Throw in allegations of Russian hacking and you have the plot for the next Bond blockbuster.
Only, it won't be 007 called upon to make sense of an increasingly-complicated and unbelievably-delicate matter, it will be the secretive staff of the Benhall Doughnut.
Current foreign secretary, but contender to be prime minister Jeremy Hunt was asked about who leaked the confidential memos that claimed president Trump's regime was "inept" last night.
Mr Hunt was asked by The Sun newspaper whether the leaking of the memos was the act of a hostile hack by another country rather than a leak on home soil.
Replying to The Sun, Mr Hunt said: "Of course it would be massively concerning if it was the act of a foreign, hostile state.
"I've seen no evidence that that's the case, but we'll look at the leak inquiry very carefully.
"They are going to follow all avenues of inquiry to try to understand how this happened.
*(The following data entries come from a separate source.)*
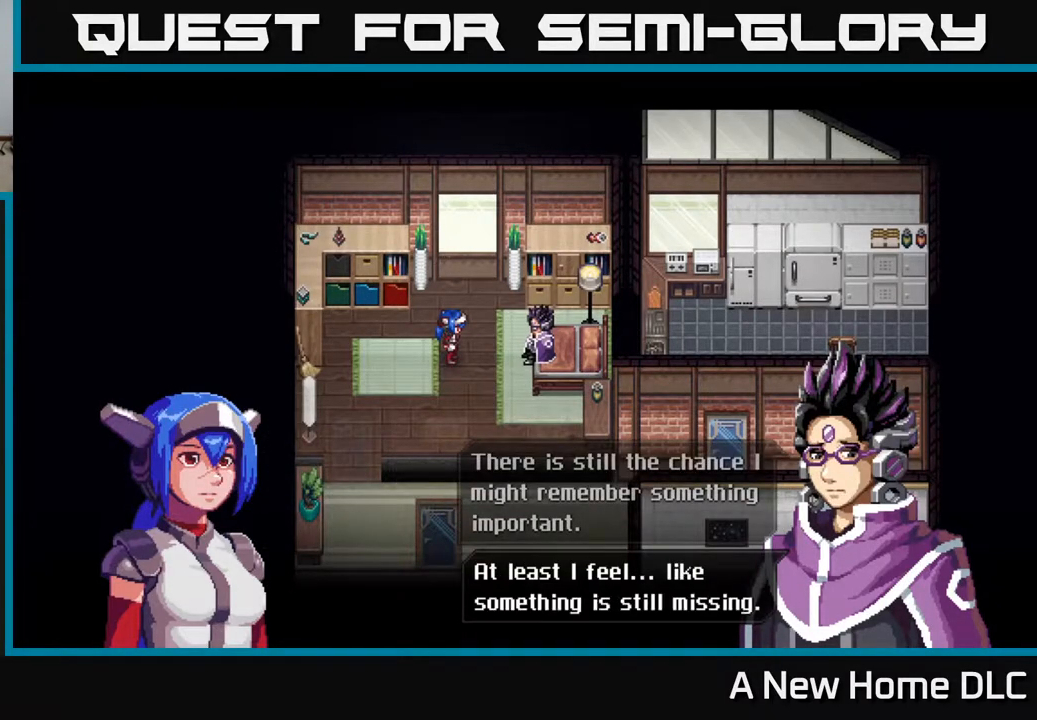
{"buttons": ["A"], "left_stick": "center", "events": [[433, "A", "down"]]}
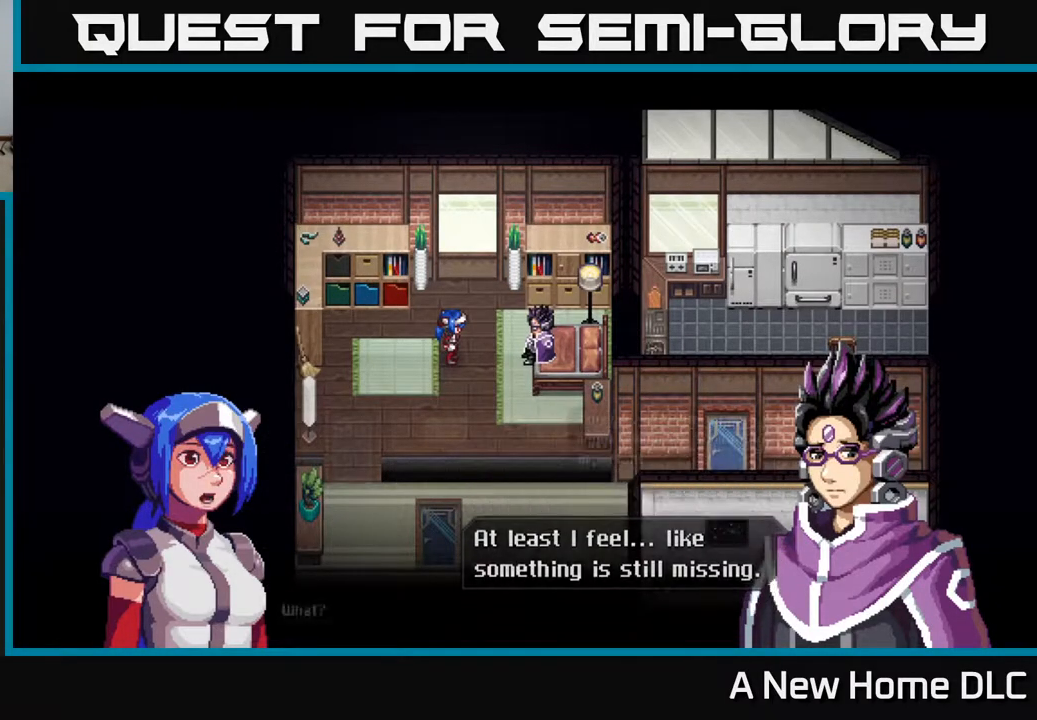
{"buttons": [], "left_stick": "center", "events": [[67, "A", "up"]]}
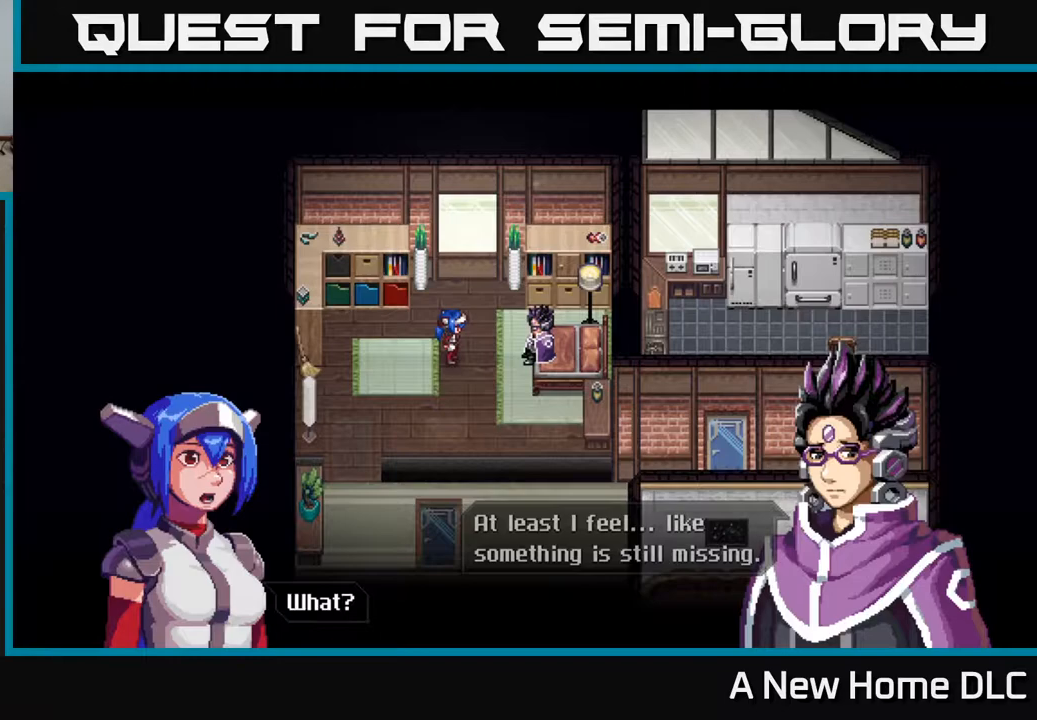
{"buttons": [], "left_stick": "center", "events": [[117, "A", "down"], [200, "A", "up"]]}
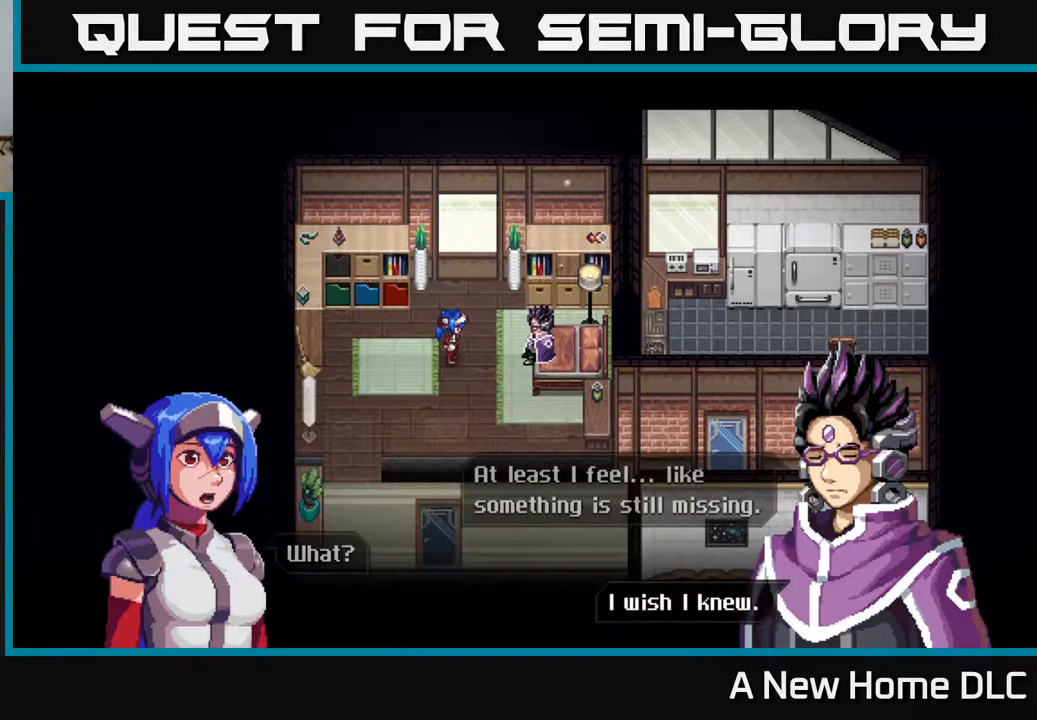
{"buttons": [], "left_stick": "center", "events": [[333, "A", "down"], [467, "A", "up"]]}
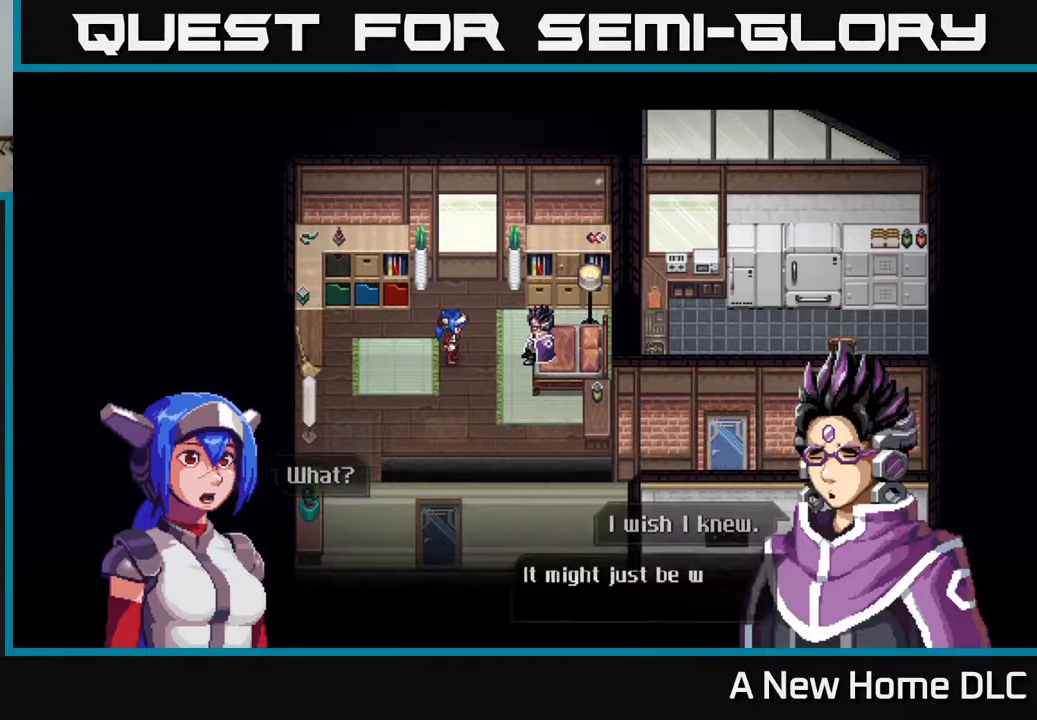
{"buttons": [], "left_stick": "center", "events": []}
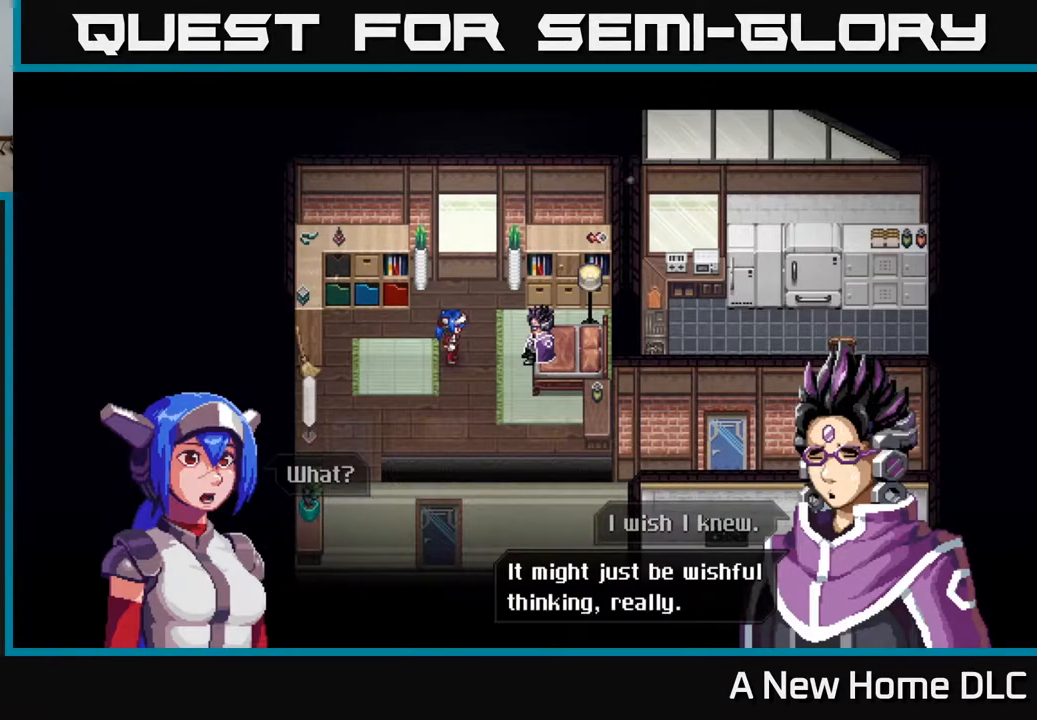
{"buttons": [], "left_stick": "center", "events": []}
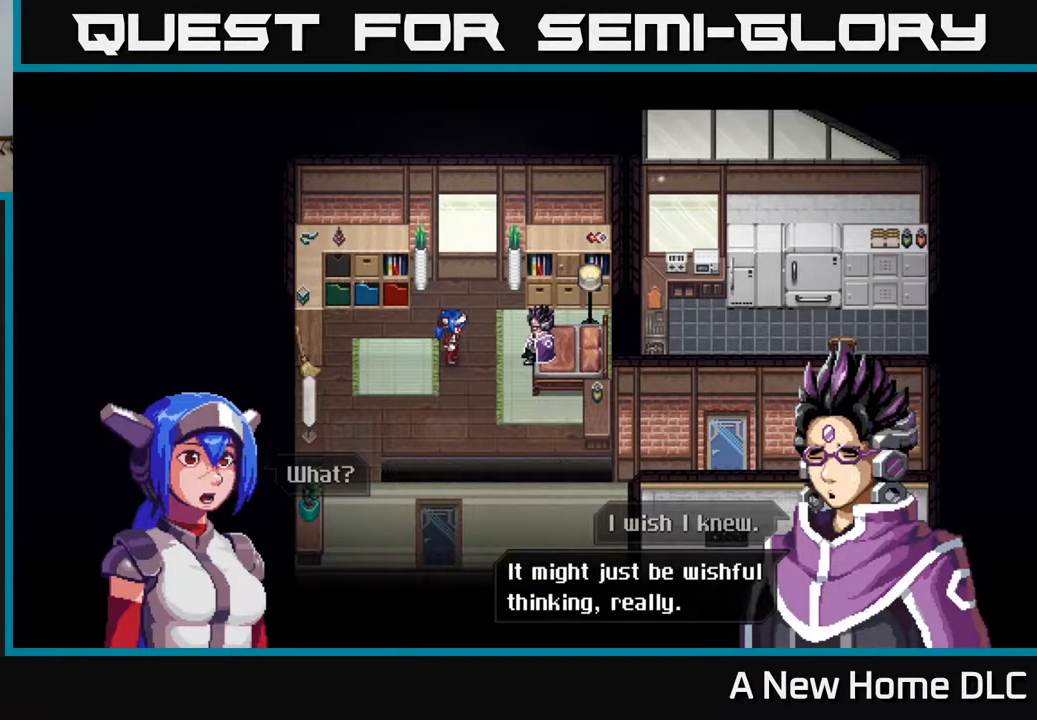
{"buttons": [], "left_stick": "center", "events": [[333, "A", "down"], [450, "A", "up"]]}
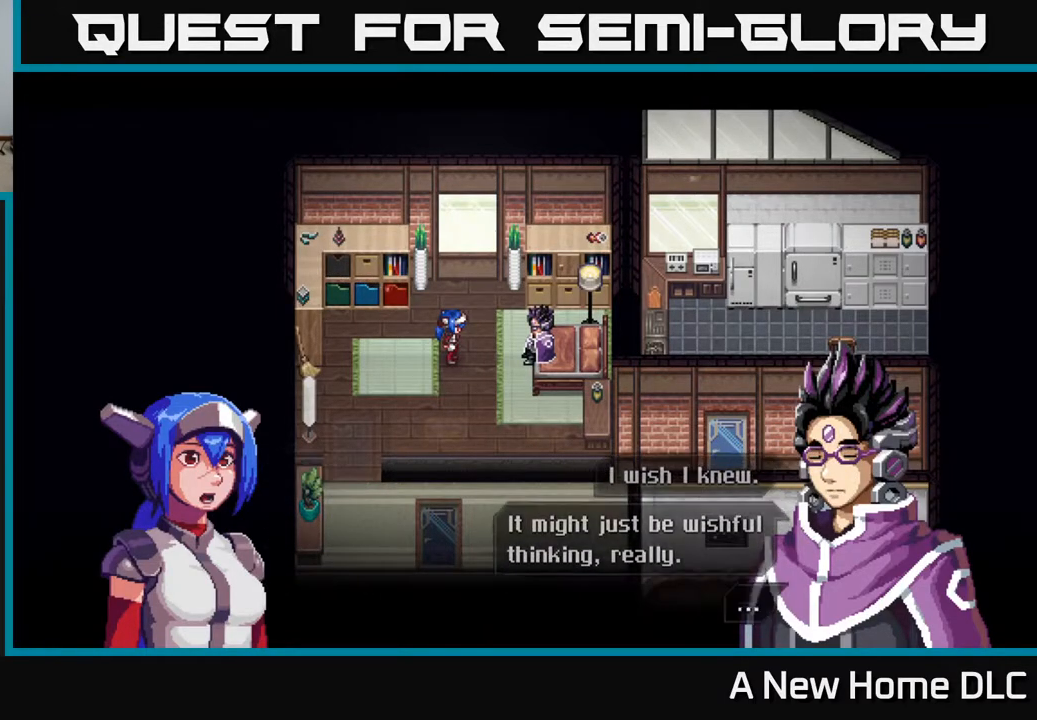
{"buttons": ["A"], "left_stick": "center", "events": [[417, "A", "down"]]}
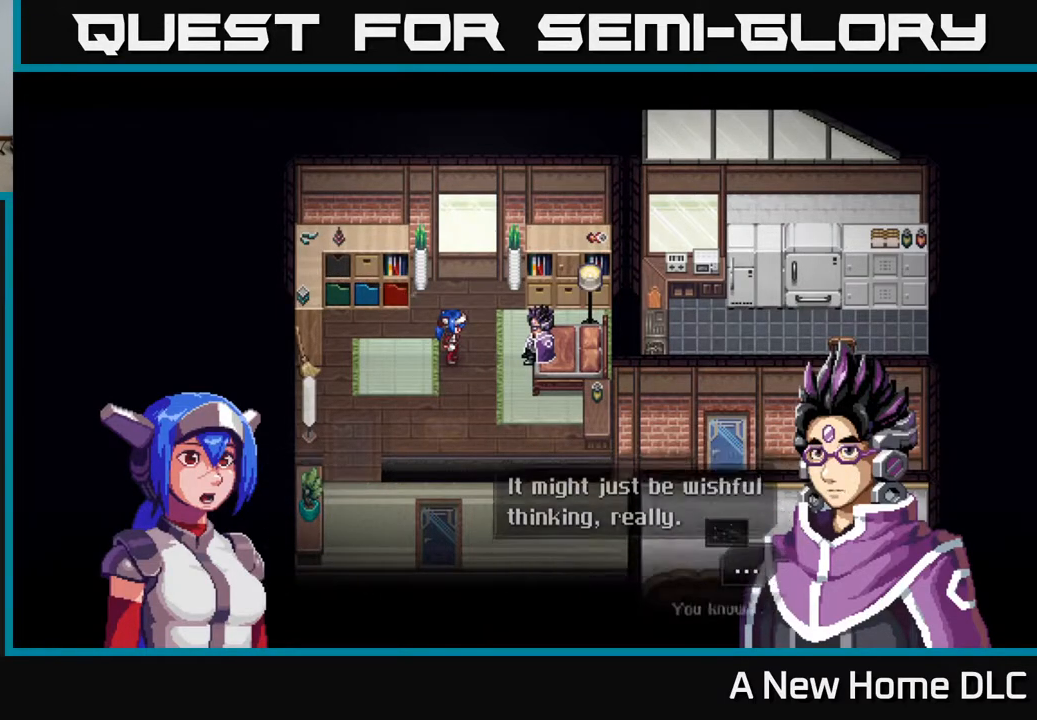
{"buttons": [], "left_stick": "center", "events": [[50, "A", "up"]]}
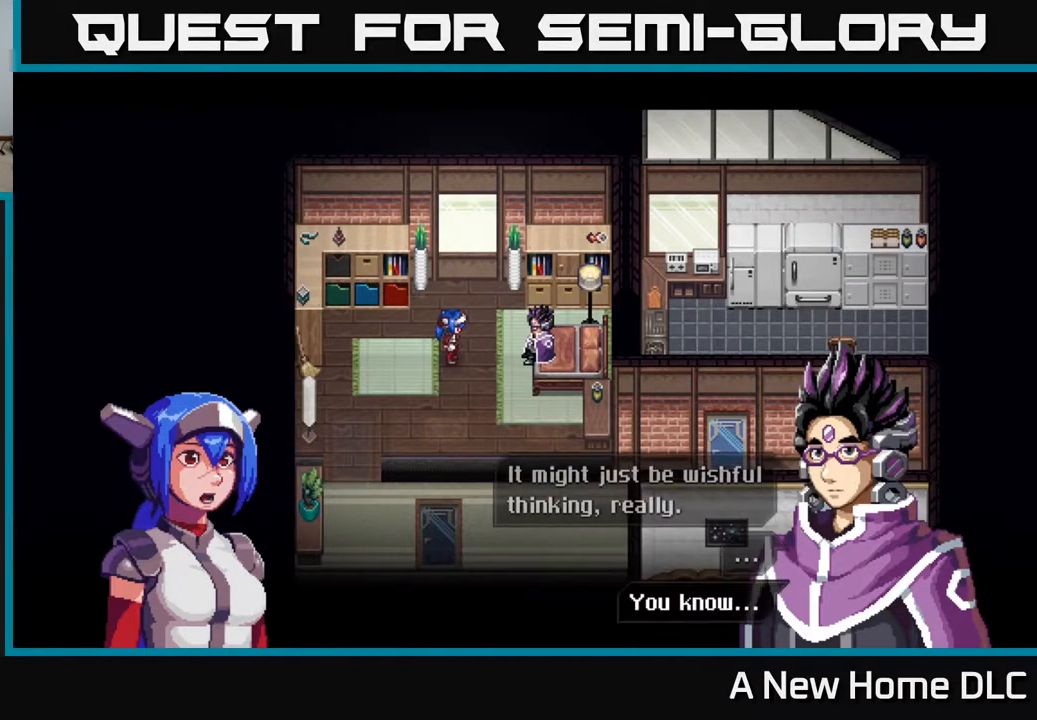
{"buttons": [], "left_stick": "center", "events": [[133, "A", "down"], [217, "A", "up"]]}
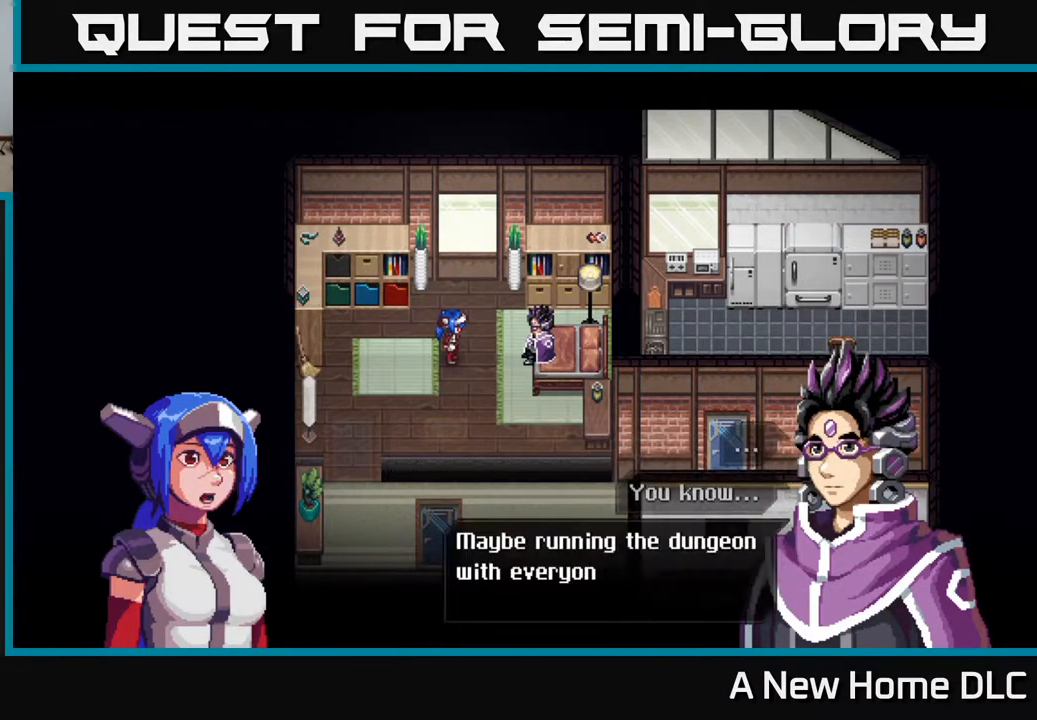
{"buttons": [], "left_stick": "center", "events": []}
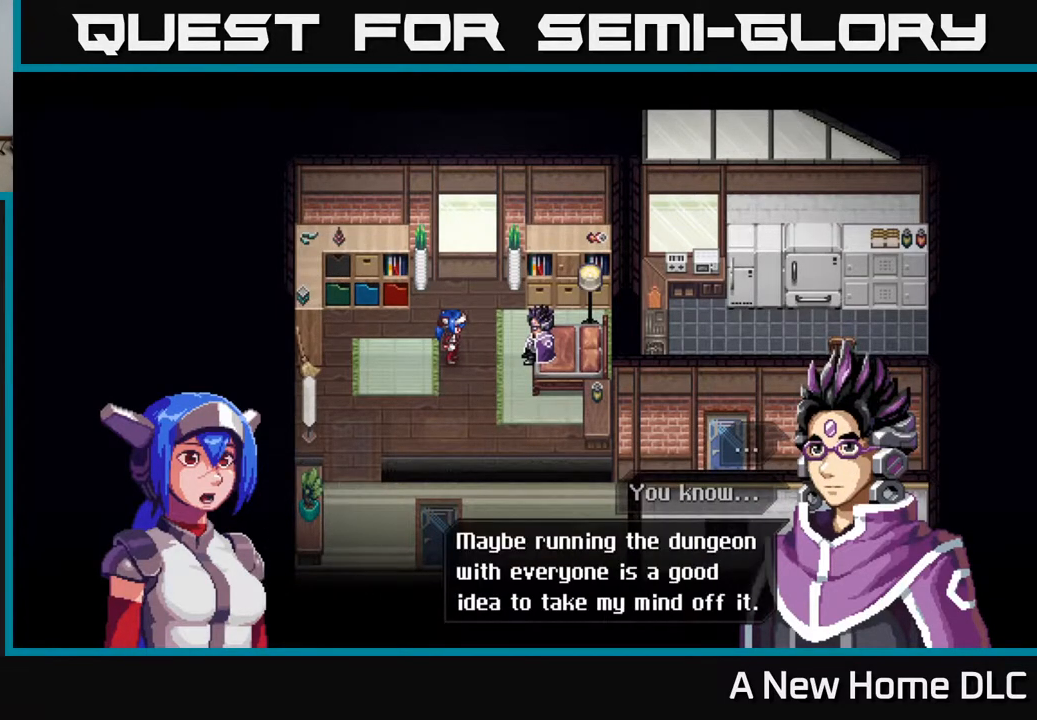
{"buttons": [], "left_stick": "center", "events": []}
That's something that will be considered."
And that's where GCHQ will come in.
The spy base's director Jeremy Fleming made a rare public appearance this morning to launch a new exhibit at London's Science Museum detailing 100 years of the organisation, that starts tomorrow.
He was asked by the BBC as to whether his organisation will be involved in any investigation and with a typically straight bat he said: I can't get into the detail of investigation.
"The Cabinet Office and the Foreign Office will lead on that and if they require our services, GCHQ can help."
But at a separate event this morning entitled Developing Cheltenham's Future Cyber Generation held at Gloucestershire College another of the agency's top bods was speaking.
Chris Ensor is part of the leadership team on the National Cyber Security Centre spoke GCHQ's role in the UK cyber sector.
And what he said left no doubt as to the agency's scope to investigate and be at the heart of whatever was hitting the headlines.
He said: "You can pretty much say that when something hits the BBC we have been involved in it."